= Popular sovereignty =

Idea that the people are the source of all power

Popular sovereignty is the principle that the leaders of a state and its government are created and sustained by the consent of its people, who are the source of all political legitimacy. Popular sovereignty, being a principle, does not imply any particular political implementation. Benjamin Franklin expressed the concept when he wrote that "In free governments, the rulers are the servants and the people their superiors and sovereigns".

==Origins==

Defensor pacis by Marsilius of Padua provoked a storm of controversy when it appeared in 1324 by advocating a form of republicanism that views the people as the only legitimate source of political authority. Sovereignty lies with the people, and the people should elect, correct, and, if necessary, depose its political leaders.

Further development of the theory of popular sovereignty is found among the School of Salamanca (see e.g. Francisco de Vitoria (1483–1546) or Francisco Suarez (1548–1617)). Like the theorists of the divine right of kings and Locke, the Salamancans saw sovereignty as emanating originally from God. However, unlike the divine right theorists and in agreement with Locke, they saw it as passing from God to all people equally, not only to monarchs.
§
▸ **SHORT PROBLEM A**
Transcribe the passage on popular sovereignty in full.
▸ **SHORT PROBLEM B**
Restate word for word the rows from the first one through the line with "Thimphu: none -> 6:37", including both of those lines.

▸ **Data excerpts**
§
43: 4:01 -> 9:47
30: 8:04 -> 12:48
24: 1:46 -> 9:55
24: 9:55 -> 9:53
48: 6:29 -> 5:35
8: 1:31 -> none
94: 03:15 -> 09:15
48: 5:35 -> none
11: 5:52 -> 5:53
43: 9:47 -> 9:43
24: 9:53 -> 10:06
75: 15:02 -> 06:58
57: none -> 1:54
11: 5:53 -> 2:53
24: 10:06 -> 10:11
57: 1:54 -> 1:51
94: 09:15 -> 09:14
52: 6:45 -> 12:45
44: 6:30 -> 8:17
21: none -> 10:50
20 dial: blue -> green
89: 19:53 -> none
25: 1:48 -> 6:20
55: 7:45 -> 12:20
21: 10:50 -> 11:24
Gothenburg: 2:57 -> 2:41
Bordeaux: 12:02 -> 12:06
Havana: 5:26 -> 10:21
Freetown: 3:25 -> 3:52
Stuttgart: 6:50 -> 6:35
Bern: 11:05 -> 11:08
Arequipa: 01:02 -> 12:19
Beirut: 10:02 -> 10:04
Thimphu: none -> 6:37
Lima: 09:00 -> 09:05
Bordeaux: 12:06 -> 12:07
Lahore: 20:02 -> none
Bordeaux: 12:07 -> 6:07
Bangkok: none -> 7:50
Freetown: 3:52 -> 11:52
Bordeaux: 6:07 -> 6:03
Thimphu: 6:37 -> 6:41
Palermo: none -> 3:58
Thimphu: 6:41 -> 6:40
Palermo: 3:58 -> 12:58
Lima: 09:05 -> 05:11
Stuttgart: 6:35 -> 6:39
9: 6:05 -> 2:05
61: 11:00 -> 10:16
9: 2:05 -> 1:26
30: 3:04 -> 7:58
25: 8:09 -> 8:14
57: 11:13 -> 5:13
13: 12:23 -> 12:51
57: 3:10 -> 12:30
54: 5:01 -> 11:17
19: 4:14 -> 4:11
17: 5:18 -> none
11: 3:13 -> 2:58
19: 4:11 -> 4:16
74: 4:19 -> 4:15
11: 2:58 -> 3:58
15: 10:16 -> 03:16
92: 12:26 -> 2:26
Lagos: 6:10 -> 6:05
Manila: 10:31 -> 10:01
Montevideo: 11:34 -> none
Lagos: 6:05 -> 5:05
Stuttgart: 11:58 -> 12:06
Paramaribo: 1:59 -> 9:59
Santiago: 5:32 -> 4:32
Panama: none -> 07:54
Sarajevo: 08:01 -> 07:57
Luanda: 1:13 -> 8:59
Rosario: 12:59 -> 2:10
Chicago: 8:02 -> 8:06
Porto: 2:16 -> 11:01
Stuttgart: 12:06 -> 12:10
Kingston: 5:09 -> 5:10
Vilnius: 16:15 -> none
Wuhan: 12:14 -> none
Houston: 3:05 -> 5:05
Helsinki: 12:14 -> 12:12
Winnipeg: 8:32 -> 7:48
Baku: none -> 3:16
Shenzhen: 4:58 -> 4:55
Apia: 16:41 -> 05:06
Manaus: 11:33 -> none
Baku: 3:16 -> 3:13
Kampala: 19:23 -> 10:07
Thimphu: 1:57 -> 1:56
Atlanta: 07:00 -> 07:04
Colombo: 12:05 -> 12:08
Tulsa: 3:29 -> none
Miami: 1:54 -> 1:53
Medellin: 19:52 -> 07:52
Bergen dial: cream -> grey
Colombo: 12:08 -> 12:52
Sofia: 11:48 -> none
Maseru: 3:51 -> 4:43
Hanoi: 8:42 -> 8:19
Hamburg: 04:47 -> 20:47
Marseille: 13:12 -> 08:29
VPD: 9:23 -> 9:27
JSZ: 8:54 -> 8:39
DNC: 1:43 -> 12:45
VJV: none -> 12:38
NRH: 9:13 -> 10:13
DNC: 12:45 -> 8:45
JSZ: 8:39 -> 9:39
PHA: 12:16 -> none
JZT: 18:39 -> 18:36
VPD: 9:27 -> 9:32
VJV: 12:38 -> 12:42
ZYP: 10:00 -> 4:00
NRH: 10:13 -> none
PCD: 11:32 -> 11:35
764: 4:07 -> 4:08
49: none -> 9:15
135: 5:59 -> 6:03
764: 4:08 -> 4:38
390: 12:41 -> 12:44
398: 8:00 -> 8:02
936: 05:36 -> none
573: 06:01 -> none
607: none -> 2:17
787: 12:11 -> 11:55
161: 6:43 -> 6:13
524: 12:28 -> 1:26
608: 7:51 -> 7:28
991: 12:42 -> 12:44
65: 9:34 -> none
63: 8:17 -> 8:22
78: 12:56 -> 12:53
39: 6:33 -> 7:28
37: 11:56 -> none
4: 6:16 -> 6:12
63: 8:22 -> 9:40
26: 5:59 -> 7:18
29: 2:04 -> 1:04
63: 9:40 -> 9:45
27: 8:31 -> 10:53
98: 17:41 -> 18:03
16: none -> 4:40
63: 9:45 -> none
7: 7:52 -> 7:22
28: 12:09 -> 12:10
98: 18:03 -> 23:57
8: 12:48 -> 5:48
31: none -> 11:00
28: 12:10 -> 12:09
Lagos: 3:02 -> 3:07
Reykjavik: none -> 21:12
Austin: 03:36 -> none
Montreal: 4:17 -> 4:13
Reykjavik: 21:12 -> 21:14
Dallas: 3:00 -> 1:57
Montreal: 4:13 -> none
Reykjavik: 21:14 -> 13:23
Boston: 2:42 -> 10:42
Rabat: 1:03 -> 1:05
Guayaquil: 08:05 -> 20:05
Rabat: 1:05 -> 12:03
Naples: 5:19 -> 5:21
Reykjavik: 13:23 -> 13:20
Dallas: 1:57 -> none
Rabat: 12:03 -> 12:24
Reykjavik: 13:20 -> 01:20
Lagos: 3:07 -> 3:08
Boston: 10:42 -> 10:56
§
▸ **OUTPUT A**
= Popular sovereignty =

Idea that the people are the source of all power

Popular sovereignty is the principle that the leaders of a state and its government are created and sustained by the consent of its people, who are the source of all political legitimacy. Popular sovereignty, being a principle, does not imply any particular political implementation. Benjamin Franklin expressed the concept when he wrote that "In free governments, the rulers are the servants and the people their superiors and sovereigns".

==Origins==

Defensor pacis by Marsilius of Padua provoked a storm of controversy when it appeared in 1324 by advocating a form of republicanism that views the people as the only legitimate source of political authority. Sovereignty lies with the people, and the people should elect, correct, and, if necessary, depose its political leaders.

Further development of the theory of popular sovereignty is found among the School of Salamanca (see e.g. Francisco de Vitoria (1483–1546) or Francisco Suarez (1548–1617)). Like the theorists of the divine right of kings and Locke, the Salamancans saw sovereignty as emanating originally from God. However, unlike the divine right theorists and in agreement with Locke, they saw it as passing from God to all people equally, not only to monarchs.

▸ **OUTPUT B**
43: 4:01 -> 9:47
30: 8:04 -> 12:48
24: 1:46 -> 9:55
24: 9:55 -> 9:53
48: 6:29 -> 5:35
8: 1:31 -> none
94: 03:15 -> 09:15
48: 5:35 -> none
11: 5:52 -> 5:53
43: 9:47 -> 9:43
24: 9:53 -> 10:06
75: 15:02 -> 06:58
57: none -> 1:54
11: 5:53 -> 2:53
24: 10:06 -> 10:11
57: 1:54 -> 1:51
94: 09:15 -> 09:14
52: 6:45 -> 12:45
44: 6:30 -> 8:17
21: none -> 10:50
20 dial: blue -> green
89: 19:53 -> none
25: 1:48 -> 6:20
55: 7:45 -> 12:20
21: 10:50 -> 11:24
Gothenburg: 2:57 -> 2:41
Bordeaux: 12:02 -> 12:06
Havana: 5:26 -> 10:21
Freetown: 3:25 -> 3:52
Stuttgart: 6:50 -> 6:35
Bern: 11:05 -> 11:08
Arequipa: 01:02 -> 12:19
Beirut: 10:02 -> 10:04
Thimphu: none -> 6:37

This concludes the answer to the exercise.